Data to use section start

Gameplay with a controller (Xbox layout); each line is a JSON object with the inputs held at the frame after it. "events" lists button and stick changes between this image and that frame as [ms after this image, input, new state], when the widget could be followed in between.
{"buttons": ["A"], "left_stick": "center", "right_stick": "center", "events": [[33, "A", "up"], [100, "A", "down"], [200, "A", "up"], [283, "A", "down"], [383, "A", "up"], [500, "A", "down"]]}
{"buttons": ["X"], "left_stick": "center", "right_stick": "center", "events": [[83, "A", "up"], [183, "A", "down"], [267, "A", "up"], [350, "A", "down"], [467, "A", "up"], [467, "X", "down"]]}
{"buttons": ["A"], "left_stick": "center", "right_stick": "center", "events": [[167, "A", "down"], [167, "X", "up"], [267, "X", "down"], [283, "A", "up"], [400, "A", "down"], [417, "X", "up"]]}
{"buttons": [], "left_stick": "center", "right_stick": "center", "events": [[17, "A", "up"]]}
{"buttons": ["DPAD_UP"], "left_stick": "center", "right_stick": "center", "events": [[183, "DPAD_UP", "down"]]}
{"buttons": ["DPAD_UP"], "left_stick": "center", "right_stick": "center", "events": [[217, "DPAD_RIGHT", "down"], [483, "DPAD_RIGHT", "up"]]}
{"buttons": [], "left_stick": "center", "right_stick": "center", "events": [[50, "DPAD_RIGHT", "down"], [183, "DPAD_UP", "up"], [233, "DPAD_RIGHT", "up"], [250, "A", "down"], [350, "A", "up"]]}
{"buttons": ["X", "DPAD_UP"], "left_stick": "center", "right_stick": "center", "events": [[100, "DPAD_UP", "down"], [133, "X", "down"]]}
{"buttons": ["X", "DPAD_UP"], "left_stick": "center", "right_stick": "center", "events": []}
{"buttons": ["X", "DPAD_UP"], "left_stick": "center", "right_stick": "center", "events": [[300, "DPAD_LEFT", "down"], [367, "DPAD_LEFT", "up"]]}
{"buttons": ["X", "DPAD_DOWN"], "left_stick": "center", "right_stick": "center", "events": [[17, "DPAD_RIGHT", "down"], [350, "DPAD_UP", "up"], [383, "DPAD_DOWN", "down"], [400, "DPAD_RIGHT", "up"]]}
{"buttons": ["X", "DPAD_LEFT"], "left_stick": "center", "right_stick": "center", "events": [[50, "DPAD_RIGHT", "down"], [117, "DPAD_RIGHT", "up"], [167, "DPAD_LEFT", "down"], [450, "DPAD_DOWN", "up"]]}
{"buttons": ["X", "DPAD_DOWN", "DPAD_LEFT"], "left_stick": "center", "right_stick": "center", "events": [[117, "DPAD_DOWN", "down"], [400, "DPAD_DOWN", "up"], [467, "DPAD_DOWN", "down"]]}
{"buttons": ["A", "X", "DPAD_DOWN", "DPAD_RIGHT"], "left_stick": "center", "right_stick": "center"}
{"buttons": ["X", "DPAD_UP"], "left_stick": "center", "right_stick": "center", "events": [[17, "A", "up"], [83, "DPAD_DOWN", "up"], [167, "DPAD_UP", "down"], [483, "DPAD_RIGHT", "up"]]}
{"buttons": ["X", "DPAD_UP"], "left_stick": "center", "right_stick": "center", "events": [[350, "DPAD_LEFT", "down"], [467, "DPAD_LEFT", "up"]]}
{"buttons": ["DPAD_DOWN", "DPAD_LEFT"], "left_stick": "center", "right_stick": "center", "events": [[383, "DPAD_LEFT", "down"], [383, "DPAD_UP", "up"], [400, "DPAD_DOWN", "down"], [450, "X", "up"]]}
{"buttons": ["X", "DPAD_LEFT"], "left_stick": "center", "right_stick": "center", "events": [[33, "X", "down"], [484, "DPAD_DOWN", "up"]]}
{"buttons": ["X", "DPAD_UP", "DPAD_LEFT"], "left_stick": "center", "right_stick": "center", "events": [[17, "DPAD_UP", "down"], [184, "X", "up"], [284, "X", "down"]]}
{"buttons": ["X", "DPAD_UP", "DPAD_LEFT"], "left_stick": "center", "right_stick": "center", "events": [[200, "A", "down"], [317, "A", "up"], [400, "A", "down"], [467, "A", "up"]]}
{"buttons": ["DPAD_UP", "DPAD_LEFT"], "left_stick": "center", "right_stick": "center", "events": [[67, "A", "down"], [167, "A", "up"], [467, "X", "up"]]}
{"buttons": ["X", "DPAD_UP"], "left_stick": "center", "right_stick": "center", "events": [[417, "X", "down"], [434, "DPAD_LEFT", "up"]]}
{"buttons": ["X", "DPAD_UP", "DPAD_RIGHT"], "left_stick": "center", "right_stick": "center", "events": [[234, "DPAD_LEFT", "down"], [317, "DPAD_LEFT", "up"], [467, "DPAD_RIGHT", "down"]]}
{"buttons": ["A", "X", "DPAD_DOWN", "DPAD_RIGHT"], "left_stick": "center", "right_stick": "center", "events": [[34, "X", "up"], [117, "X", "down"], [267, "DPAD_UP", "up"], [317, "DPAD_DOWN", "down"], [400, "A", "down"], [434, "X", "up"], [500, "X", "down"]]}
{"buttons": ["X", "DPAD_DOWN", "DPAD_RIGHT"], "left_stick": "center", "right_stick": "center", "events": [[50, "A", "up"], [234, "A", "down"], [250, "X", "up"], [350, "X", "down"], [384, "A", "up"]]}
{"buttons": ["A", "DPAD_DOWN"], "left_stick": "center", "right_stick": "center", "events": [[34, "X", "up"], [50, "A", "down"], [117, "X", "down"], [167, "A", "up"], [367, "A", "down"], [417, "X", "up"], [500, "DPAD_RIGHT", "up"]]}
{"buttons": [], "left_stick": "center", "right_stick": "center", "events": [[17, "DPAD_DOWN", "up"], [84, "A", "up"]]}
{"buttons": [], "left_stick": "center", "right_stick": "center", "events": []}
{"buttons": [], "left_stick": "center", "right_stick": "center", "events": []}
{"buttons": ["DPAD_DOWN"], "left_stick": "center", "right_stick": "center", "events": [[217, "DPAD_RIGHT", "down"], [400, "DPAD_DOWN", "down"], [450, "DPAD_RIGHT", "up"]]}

Data to use section end

Problem:
Your response should be an exact copy of all the records.

Exercise answer:
Gameplay with a controller (Xbox layout); each line is a JSON object with the inputs held at the frame after it. "events" lists button and stick changes between this image and that frame as [ms after this image, input, new state], when the widget could be followed in between.
{"buttons": ["A"], "left_stick": "center", "right_stick": "center", "events": [[33, "A", "up"], [100, "A", "down"], [200, "A", "up"], [283, "A", "down"], [383, "A", "up"], [500, "A", "down"]]}
{"buttons": ["X"], "left_stick": "center", "right_stick": "center", "events": [[83, "A", "up"], [183, "A", "down"], [267, "A", "up"], [350, "A", "down"], [467, "A", "up"], [467, "X", "down"]]}
{"buttons": ["A"], "left_stick": "center", "right_stick": "center", "events": [[167, "A", "down"], [167, "X", "up"], [267, "X", "down"], [283, "A", "up"], [400, "A", "down"], [417, "X", "up"]]}
{"buttons": [], "left_stick": "center", "right_stick": "center", "events": [[17, "A", "up"]]}
{"buttons": ["DPAD_UP"], "left_stick": "center", "right_stick": "center", "events": [[183, "DPAD_UP", "down"]]}
{"buttons": ["DPAD_UP"], "left_stick": "center", "right_stick": "center", "events": [[217, "DPAD_RIGHT", "down"], [483, "DPAD_RIGHT", "up"]]}
{"buttons": [], "left_stick": "center", "right_stick": "center", "events": [[50, "DPAD_RIGHT", "down"], [183, "DPAD_UP", "up"], [233, "DPAD_RIGHT", "up"], [250, "A", "down"], [350, "A", "up"]]}
{"buttons": ["X", "DPAD_UP"], "left_stick": "center", "right_stick": "center", "events": [[100, "DPAD_UP", "down"], [133, "X", "down"]]}
{"buttons": ["X", "DPAD_UP"], "left_stick": "center", "right_stick": "center", "events": []}
{"buttons": ["X", "DPAD_UP"], "left_stick": "center", "right_stick": "center", "events": [[300, "DPAD_LEFT", "down"], [367, "DPAD_LEFT", "up"]]}
{"buttons": ["X", "DPAD_DOWN"], "left_stick": "center", "right_stick": "center", "events": [[17, "DPAD_RIGHT", "down"], [350, "DPAD_UP", "up"], [383, "DPAD_DOWN", "down"], [400, "DPAD_RIGHT", "up"]]}
{"buttons": ["X", "DPAD_LEFT"], "left_stick": "center", "right_stick": "center", "events": [[50, "DPAD_RIGHT", "down"], [117, "DPAD_RIGHT", "up"], [167, "DPAD_LEFT", "down"], [450, "DPAD_DOWN", "up"]]}
{"buttons": ["X", "DPAD_DOWN", "DPAD_LEFT"], "left_stick": "center", "right_stick": "center", "events": [[117, "DPAD_DOWN", "down"], [400, "DPAD_DOWN", "up"], [467, "DPAD_DOWN", "down"]]}
{"buttons": ["A", "X", "DPAD_DOWN", "DPAD_RIGHT"], "left_stick": "center", "right_stick": "center"}
{"buttons": ["X", "DPAD_UP"], "left_stick": "center", "right_stick": "center", "events": [[17, "A", "up"], [83, "DPAD_DOWN", "up"], [167, "DPAD_UP", "down"], [483, "DPAD_RIGHT", "up"]]}
{"buttons": ["X", "DPAD_UP"], "left_stick": "center", "right_stick": "center", "events": [[350, "DPAD_LEFT", "down"], [467, "DPAD_LEFT", "up"]]}
{"buttons": ["DPAD_DOWN", "DPAD_LEFT"], "left_stick": "center", "right_stick": "center", "events": [[383, "DPAD_LEFT", "down"], [383, "DPAD_UP", "up"], [400, "DPAD_DOWN", "down"], [450, "X", "up"]]}
{"buttons": ["X", "DPAD_LEFT"], "left_stick": "center", "right_stick": "center", "events": [[33, "X", "down"], [484, "DPAD_DOWN", "up"]]}
{"buttons": ["X", "DPAD_UP", "DPAD_LEFT"], "left_stick": "center", "right_stick": "center", "events": [[17, "DPAD_UP", "down"], [184, "X", "up"], [284, "X", "down"]]}
{"buttons": ["X", "DPAD_UP", "DPAD_LEFT"], "left_stick": "center", "right_stick": "center", "events": [[200, "A", "down"], [317, "A", "up"], [400, "A", "down"], [467, "A", "up"]]}
{"buttons": ["DPAD_UP", "DPAD_LEFT"], "left_stick": "center", "right_stick": "center", "events": [[67, "A", "down"], [167, "A", "up"], [467, "X", "up"]]}
{"buttons": ["X", "DPAD_UP"], "left_stick": "center", "right_stick": "center", "events": [[417, "X", "down"], [434, "DPAD_LEFT", "up"]]}
{"buttons": ["X", "DPAD_UP", "DPAD_RIGHT"], "left_stick": "center", "right_stick": "center", "events": [[234, "DPAD_LEFT", "down"], [317, "DPAD_LEFT", "up"], [467, "DPAD_RIGHT", "down"]]}
{"buttons": ["A", "X", "DPAD_DOWN", "DPAD_RIGHT"], "left_stick": "center", "right_stick": "center", "events": [[34, "X", "up"], [117, "X", "down"], [267, "DPAD_UP", "up"], [317, "DPAD_DOWN", "down"], [400, "A", "down"], [434, "X", "up"], [500, "X", "down"]]}
{"buttons": ["X", "DPAD_DOWN", "DPAD_RIGHT"], "left_stick": "center", "right_stick": "center", "events": [[50, "A", "up"], [234, "A", "down"], [250, "X", "up"], [350, "X", "down"], [384, "A", "up"]]}
{"buttons": ["A", "DPAD_DOWN"], "left_stick": "center", "right_stick": "center", "events": [[34, "X", "up"], [50, "A", "down"], [117, "X", "down"], [167, "A", "up"], [367, "A", "down"], [417, "X", "up"], [500, "DPAD_RIGHT", "up"]]}
{"buttons": [], "left_stick": "center", "right_stick": "center", "events": [[17, "DPAD_DOWN", "up"], [84, "A", "up"]]}
{"buttons": [], "left_stick": "center", "right_stick": "center", "events": []}
{"buttons": [], "left_stick": "center", "right_stick": "center", "events": []}
{"buttons": ["DPAD_DOWN"], "left_stick": "center", "right_stick": "center", "events": [[217, "DPAD_RIGHT", "down"], [400, "DPAD_DOWN", "down"], [450, "DPAD_RIGHT", "up"]]}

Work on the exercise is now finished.